During that day of production, they shot two scenes: a walk-and-talk on a sidewalk, and the one on the deck. For seemingly no reason at all, nothing gelled when they shot that first scene. Something was off. The vibes weren’t right. “It was the only time in the whole shoot when we were deeply, deeply unhappy,” Parsons said.
They broke for lunch and went to their respective trailers. “If I may so… I think you don’t mind,” Parsons said, looking at Aldridge, “[Ben] screamed into a pillow.” But then they got together and just talked. It was a rare quiet moment. “We could hear each other.” Then they went to the patio, and everything clicked.
“There’s so much that goes on,” Aldridge said. “There’s so much that transfers between them. There’s so much love. It starts with looking up at the sky and smoking, contemplating life. And then the rest of it starts up from there.”

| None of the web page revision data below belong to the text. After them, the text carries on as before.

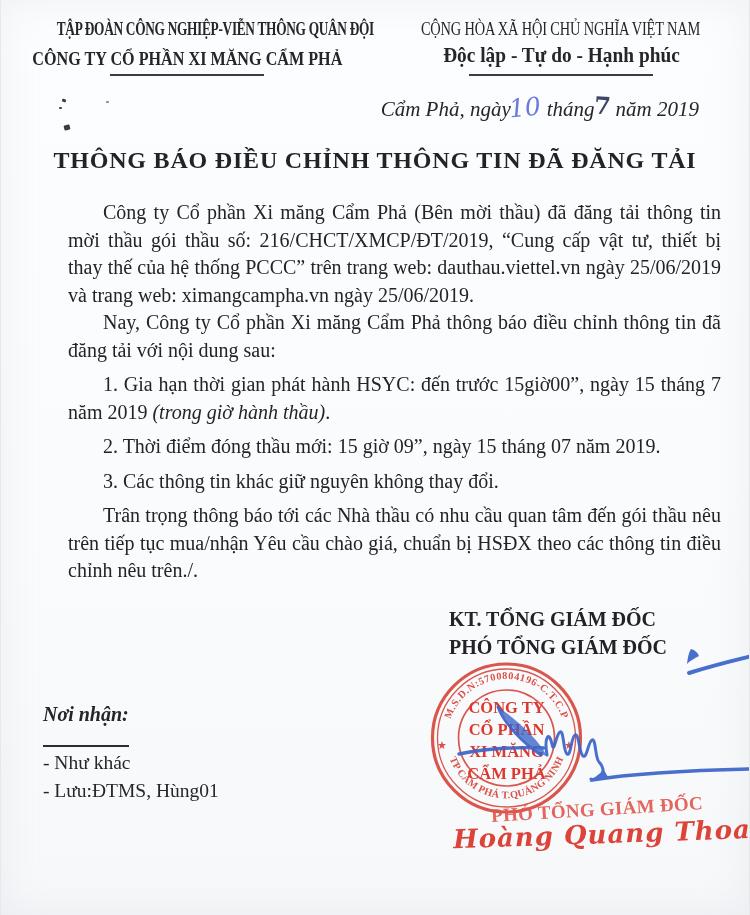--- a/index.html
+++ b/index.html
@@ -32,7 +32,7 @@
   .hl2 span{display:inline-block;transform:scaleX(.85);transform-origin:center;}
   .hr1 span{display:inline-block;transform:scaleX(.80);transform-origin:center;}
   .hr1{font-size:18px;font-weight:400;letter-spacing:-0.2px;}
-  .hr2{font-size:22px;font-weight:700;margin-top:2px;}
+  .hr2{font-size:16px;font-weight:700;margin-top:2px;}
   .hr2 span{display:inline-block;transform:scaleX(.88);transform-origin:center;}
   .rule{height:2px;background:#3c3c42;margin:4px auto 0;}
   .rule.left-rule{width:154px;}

“We rarely get a chance to be in a scene that goes on such a winding road,” Parsons added. “I mean, it’s a scene that starts with one man asking another man what his feelings are on death, which is fast approaching. Then it veers into, did you cheat on me? Can you finally tell me the answer? Then it’s, can I try this drug that you enjoy so much? Then it’s a proposal.”
“It’s really rewarding that Michael feels that most reflects the reality of their life as well,” Aldridge said.
Near the end of my conversation with Ausiello, he had a really lovely smile on his face, having just thought about and recounted that scene—that moment in his life. I asked him if there was anything else he thinks I should know about the experience of working with Parsons and Aldridge on the film.
He took a long beat, and then talked about how, while filming, Parsons kept his distance from Ausiello on set, as part of his process. But then came the day when it was time to shoot Kit’s death in the hospital. After a few takes, Parsons walked over to the “video village,” where Ausiello was observing. It wasn’t something the actor normally did.
“He just gave me a hug,” Ausiello said. “And then all he said was, ‘I just felt like I needed to do that,’ and then he left. It was a really beautiful moment.”